#### Tasks for this exercise:
1. According to the blog post, why is a one-line model that always returns "crooked politician" a good fit yet not a useful one?
2. List every person the blog post names as an example of honesty in public life.
3. Reproduce the stretch of the blog post from "To do that, we" through "the right amount.".

This post is mildly motivated by the INFORMS blog challenge this month dealing with 'OR and politics'. This tab dabbles with OR-eyed viewpoints of Indian political events from time to time. Past posts on OR and politics can be found here, here and here. The idea for this post arose from real issues in OR practice and business analytics. Yet, there is an interesting element of politics as well.

Consider this hypothetical experiment. We select a list of many thousand past political leaders from around the world and generate ratings on multiple attributes that provide valuable insight into their their 'level of honesty' derived from fact-driven records during their leadership tenure. On the right hand side, we have a yes/no binary indicator on whether that politician was generally considered "honest" or "dishonest". Our objective is simple: generate the probability that an input politician is honest, given a set of scores for each of his/her performance attributes.

We use a binary logit model (i.e. logistic regression) to do this and use historical data to calibrate the parameters using the maximum likelihood estimate approach. Since we have a fairly large sample size, we get a good model fit and hit all the right notes as far as confidence intervals, etc. The statistical model shows a good fit. But how well will it predict in real life? These are two different stories.

Politicians strongly rated as honest and statesmanlike are a rare species. Indian legend regards King Harishchandra as an exemplar for honesty in public life, which is not surprising given that he never uttered a single lie in his life, and greatly influenced the the first person in the next list. More recently, 'Mahatma' Gandhi, Abe Lincoln, and Nelson Mandela. In current times and keeping with contemporary mores, a Barack Obama (perhaps), Dr. Abdul Kalaam of India, or a Helen Clark of New Zealand, ..., the list of people keeping it on the level is quite short. It is likely that we will find our predictive analytical model is (far too) good as far as picking crooked politicians. If 99% of politicians are dishonest, then it is very easy to get a good fit. In fact, a 1-line model that simply returns "crooked politician" is a good one - it is 99% accurate. However, this model is not very interesting. Our focus and curiosity is driven by finding those that fall in that elusive 1%. A "NO" model fails 100% in this regard. How well did our statistically calibrated predictive model fit the "YES" instances? Most likely it did a pretty poor job and far below the expected rate of good guys. In fact, if you were very careless, your computer program may even treat some of these 'YES' data points as nuisance value/outliers! This situation is kinda like the inverse of the analytical problem of fraud detection (pun unintended). Consequently, if we fed the model, say, 'Honest' Abe Lincoln's attributes, we would be disappointed with the output. Our model moves into the domain of truthiness. On the other hand, a 'monkey model' that randomly generates answers with a mean "YES" rate of 1% may be more useful. Our challenge is to be able to do better than the monkey.

To do that, we turn to analytical work done in political science. Folks here (and in areas like new drug discovery) often work with predictive math models for rare events and some literature search in these areas indicate that there are quick (but not obvious) fixes to such plain-vanilla predictive models that we tend to use mechanically in OR projects. In particular, these corrections ensure that the natural imbalance inherent in the training data is accounted for in the right way and by the right amount.

The lesson, if any, from this experiment is that the basic act of testing predictive models on hold-out or hidden samples must never be bypassed. Fitting well to historical data is necessary for our validation, but certainly not sufficient for a customer's satisfaction. It does NOT imply "useful predictor". Not even if we have a lot of data. Furthermore, when we build a prescriptive analytical layer by embedding our predictive model within an optimization framework to determine the optimal attributes that maximize some objective, the external effects of a bad predictive model become pronounced. Optimization magnifies the silliness of a bad prediction. It literally takes it to an extreme point. In fact, an advantage of having a prescriptive layer is that it can often tell if the underlying predictive layer is playing politics with you.

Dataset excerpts
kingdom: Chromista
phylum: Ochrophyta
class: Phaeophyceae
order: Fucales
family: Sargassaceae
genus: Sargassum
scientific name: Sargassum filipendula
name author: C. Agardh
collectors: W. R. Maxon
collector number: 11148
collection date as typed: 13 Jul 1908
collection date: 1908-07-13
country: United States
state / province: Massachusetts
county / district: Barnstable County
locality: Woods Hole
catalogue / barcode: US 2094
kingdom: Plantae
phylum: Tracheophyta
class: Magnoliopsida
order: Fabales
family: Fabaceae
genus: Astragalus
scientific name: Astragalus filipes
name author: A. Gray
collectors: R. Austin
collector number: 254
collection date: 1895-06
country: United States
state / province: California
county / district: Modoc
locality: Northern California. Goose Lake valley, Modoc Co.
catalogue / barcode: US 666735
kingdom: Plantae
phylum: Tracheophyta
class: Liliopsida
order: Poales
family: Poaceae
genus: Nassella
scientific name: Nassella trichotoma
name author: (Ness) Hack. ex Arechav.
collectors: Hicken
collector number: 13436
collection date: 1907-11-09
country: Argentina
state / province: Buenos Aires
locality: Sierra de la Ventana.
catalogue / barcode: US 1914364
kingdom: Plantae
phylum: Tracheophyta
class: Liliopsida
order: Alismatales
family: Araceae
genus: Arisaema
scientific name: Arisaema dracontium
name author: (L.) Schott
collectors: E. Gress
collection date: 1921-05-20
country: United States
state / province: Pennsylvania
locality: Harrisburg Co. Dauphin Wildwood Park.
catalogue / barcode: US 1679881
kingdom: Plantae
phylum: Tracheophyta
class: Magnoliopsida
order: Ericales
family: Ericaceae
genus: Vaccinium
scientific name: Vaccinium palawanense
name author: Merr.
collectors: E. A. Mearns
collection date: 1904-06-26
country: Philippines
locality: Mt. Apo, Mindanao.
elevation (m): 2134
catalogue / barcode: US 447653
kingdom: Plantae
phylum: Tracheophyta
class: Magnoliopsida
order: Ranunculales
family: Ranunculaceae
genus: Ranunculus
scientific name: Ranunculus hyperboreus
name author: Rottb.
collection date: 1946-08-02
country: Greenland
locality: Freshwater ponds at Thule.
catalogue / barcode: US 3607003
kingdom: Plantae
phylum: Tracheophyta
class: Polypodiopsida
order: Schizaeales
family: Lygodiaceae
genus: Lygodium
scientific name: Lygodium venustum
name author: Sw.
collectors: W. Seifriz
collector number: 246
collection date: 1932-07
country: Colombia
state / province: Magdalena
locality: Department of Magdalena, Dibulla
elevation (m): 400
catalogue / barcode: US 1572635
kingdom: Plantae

#### Answers for the tasks:
1. If 99% of politicians are dishonest, such a model is 99% accurate, so it fits well. But the focus is on finding the rare 1% who are honest, and a model that always answers "NO" fails 100% at that.

2. King Harishchandra, 'Mahatma' Gandhi, Abe Lincoln, Nelson Mandela, Barack Obama, Dr. Abdul Kalaam, Helen Clark

3.
To do that, we turn to analytical work done in political science. Folks here (and in areas like new drug discovery) often work with predictive math models for rare events and some literature search in these areas indicate that there are quick (but not obvious) fixes to such plain-vanilla predictive models that we tend to use mechanically in OR projects. In particular, these corrections ensure that the natural imbalance inherent in the training data is accounted for in the right way and by the right amount.